Starting with the line with "left ankle: (115, 684, 19)" and going on through the line with "left knee: (296, 565, -7)", give those lines again with "wrist" swapped for "hand" and everything else left unchanged.
==== Source records
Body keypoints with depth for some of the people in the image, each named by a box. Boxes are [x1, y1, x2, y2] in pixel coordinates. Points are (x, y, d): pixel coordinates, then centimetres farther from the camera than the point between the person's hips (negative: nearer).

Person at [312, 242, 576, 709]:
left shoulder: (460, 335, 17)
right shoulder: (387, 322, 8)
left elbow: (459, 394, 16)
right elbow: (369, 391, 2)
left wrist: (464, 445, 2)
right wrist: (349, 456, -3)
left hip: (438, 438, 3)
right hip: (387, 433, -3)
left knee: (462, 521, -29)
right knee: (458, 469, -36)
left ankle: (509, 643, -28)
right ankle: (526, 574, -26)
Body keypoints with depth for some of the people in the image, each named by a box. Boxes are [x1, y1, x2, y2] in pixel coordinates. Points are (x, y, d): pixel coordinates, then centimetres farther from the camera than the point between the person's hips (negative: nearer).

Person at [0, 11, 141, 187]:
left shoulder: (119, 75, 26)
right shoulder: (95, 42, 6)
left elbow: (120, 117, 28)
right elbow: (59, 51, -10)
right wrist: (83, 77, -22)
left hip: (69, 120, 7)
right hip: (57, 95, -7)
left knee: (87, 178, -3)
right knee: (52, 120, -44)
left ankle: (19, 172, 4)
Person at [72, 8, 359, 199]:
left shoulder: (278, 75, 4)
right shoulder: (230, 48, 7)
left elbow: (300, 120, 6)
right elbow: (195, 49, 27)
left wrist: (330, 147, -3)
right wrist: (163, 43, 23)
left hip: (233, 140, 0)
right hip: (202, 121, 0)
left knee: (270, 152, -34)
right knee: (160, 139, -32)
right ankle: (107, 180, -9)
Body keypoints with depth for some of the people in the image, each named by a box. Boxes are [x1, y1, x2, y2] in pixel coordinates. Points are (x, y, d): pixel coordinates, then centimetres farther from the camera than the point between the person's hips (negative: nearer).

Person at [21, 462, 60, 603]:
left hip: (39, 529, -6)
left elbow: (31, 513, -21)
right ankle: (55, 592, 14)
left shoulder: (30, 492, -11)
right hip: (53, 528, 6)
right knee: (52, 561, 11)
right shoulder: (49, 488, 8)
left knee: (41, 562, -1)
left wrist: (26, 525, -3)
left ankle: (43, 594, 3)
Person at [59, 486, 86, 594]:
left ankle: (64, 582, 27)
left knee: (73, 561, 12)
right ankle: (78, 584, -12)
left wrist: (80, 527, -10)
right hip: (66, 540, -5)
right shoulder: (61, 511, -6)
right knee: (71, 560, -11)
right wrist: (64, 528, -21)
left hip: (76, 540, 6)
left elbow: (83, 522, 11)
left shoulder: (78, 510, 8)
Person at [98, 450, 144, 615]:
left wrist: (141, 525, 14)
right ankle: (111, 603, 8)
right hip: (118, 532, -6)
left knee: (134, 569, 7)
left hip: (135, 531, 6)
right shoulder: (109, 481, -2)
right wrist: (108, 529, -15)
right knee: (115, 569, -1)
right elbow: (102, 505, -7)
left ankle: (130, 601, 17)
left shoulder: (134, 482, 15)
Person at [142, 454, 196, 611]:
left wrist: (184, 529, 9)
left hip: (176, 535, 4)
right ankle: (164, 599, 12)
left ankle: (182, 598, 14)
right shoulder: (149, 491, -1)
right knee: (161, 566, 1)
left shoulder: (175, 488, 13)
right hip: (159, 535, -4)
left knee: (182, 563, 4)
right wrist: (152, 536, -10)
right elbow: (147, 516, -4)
========
==== Source records
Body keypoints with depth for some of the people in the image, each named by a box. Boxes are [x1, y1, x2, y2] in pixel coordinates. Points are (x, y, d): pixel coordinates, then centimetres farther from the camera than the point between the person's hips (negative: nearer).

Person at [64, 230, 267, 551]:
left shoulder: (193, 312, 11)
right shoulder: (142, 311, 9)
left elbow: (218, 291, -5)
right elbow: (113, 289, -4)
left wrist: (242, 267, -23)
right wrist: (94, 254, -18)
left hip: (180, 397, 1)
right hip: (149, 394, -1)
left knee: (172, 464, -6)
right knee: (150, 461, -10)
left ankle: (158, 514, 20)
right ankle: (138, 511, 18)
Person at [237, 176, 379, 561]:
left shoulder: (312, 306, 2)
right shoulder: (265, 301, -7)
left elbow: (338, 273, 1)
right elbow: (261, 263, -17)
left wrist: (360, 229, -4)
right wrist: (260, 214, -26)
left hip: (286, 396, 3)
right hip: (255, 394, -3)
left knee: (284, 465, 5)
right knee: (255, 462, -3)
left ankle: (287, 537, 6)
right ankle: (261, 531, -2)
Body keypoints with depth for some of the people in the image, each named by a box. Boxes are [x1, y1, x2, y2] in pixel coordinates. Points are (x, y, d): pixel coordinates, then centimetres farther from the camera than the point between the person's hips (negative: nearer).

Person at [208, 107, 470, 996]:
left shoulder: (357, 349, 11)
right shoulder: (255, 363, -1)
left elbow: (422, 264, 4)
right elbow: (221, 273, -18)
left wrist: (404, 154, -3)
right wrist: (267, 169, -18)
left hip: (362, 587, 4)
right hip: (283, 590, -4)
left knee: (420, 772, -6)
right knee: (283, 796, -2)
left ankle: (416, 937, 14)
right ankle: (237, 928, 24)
========
==== Source records
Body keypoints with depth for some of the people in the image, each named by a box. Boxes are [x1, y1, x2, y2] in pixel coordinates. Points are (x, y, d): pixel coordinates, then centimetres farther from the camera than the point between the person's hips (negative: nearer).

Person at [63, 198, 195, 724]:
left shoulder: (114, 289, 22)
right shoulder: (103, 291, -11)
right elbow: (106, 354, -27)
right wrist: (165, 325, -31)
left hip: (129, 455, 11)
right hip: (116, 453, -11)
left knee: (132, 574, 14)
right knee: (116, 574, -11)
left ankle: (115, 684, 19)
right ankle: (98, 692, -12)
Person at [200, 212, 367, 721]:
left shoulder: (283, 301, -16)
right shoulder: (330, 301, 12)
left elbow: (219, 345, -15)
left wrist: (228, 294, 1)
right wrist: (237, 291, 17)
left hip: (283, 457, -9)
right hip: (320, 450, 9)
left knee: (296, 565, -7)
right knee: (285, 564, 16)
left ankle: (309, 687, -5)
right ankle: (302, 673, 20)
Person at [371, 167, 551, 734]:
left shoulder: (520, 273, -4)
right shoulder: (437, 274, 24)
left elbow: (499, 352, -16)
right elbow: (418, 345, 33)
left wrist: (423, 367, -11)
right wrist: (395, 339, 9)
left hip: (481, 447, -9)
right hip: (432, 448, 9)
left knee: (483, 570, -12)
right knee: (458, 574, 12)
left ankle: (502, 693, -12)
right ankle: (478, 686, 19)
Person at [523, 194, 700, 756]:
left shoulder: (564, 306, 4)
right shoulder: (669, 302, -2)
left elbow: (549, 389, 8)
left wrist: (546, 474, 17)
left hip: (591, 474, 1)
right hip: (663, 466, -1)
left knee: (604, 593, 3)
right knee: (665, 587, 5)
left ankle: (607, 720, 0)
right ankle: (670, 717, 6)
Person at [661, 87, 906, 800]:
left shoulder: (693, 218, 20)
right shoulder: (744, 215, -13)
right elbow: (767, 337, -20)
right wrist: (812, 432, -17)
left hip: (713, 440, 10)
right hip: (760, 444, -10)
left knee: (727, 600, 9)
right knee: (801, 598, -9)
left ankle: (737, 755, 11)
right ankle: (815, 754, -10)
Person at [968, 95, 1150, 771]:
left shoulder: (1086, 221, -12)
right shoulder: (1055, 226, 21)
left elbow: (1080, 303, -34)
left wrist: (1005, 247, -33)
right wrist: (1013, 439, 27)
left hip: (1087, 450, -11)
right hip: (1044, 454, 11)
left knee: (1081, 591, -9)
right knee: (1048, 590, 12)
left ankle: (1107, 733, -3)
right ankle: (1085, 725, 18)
========
__Worked solution__.
left ankle: (115, 684, 19)
right ankle: (98, 692, -12)
Person at [200, 212, 367, 721]:
left shoulder: (283, 301, -16)
right shoulder: (330, 301, 12)
left elbow: (219, 345, -15)
left hand: (228, 294, 1)
right hand: (237, 291, 17)
left hip: (283, 457, -9)
right hip: (320, 450, 9)
left knee: (296, 565, -7)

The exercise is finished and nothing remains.